Personal life
- Children: Idi b. Abin Naggara Hiyya b. Abin Naggara
- Era: Third generation of amoraim

Religious life
- Religion: Judaism

= Abin Naggara =

3rd generation Babylonian Amora

Rabbi Abin Naggara (the Carpenter) (אבין נגרא) was a second- or third-generation Babylonian Amora, a contemporary of Rav Huna. He was the father of Rav Idi b. Abin and Rav Hiyya b. Abin. He made his livelihood as a carpenter and was named for his profession.

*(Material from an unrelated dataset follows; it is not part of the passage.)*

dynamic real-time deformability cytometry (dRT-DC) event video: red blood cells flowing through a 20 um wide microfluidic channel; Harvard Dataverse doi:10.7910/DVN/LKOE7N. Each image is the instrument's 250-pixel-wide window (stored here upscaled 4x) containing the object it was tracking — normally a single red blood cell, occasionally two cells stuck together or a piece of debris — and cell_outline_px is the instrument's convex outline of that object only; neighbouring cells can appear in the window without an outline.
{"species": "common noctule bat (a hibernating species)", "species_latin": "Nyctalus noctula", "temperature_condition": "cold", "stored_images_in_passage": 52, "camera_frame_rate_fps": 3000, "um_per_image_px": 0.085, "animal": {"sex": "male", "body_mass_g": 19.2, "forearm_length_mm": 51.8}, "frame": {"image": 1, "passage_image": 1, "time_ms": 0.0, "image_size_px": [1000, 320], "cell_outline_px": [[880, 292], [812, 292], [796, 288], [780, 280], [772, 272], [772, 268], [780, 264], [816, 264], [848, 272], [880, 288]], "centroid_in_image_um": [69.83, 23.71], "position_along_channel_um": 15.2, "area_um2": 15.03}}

He devoted his nights to Torah study.
== Views on the Sabbath ==
The Talmud says that he was very strict about Shabbat lights, and when Rav Huna saw his meticulous practice, he said that he would have two righteous children come from his house, who turned out to be Rav Idi (Rav Pappa's teacher) and Rav Hiyya, who were among the great Torah scholars of the fourth-generation Amoraim.

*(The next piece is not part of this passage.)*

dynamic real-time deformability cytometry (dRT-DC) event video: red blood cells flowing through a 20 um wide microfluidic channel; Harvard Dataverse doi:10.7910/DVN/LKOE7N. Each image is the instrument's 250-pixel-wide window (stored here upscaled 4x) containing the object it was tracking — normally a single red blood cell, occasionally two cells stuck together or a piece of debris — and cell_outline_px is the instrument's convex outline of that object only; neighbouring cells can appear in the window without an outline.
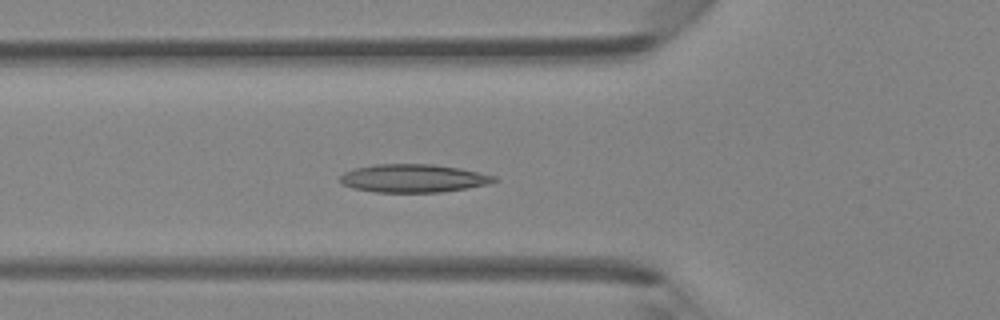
{"species": "Egyptian fruit bat (a non-hibernating species)", "species_latin": "Rousettus aegyptiacus", "temperature_condition": "room temperature", "stored_images_in_passage": 32, "camera_frame_rate_fps": 3000, "um_per_image_px": 0.085, "animal": {"sex": "female"}, "frame": {"image": 1, "passage_image": 2, "time_ms": 0.333, "image_size_px": [1000, 320], "cell_outline_px": [[500, 180], [488, 184], [440, 192], [376, 192], [352, 188], [340, 184], [340, 176], [344, 172], [356, 168], [376, 164], [432, 164], [460, 168], [496, 176]], "centroid_in_image_um": [35.12, 15.15], "position_along_channel_um": 90.7, "area_um2": 25.26}}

Tosefot (ad loc.) explain that both he and his wife were both meticulous about Shabbat candles, and therefore they merited to two righteous children.

R. Huna was accustomed frequently to pass the door of R. Abin the carpenter. Seeing that he habitually lit many lights, he remarked, Two great men will issue hence. R. Idi b. Abin and R. Hiyya b. Abin issued thence.

Midrash Shmuel 27:1 cites to "Rebbi Bun Nagri" which may be a reference to Rabbi Abin Naggari.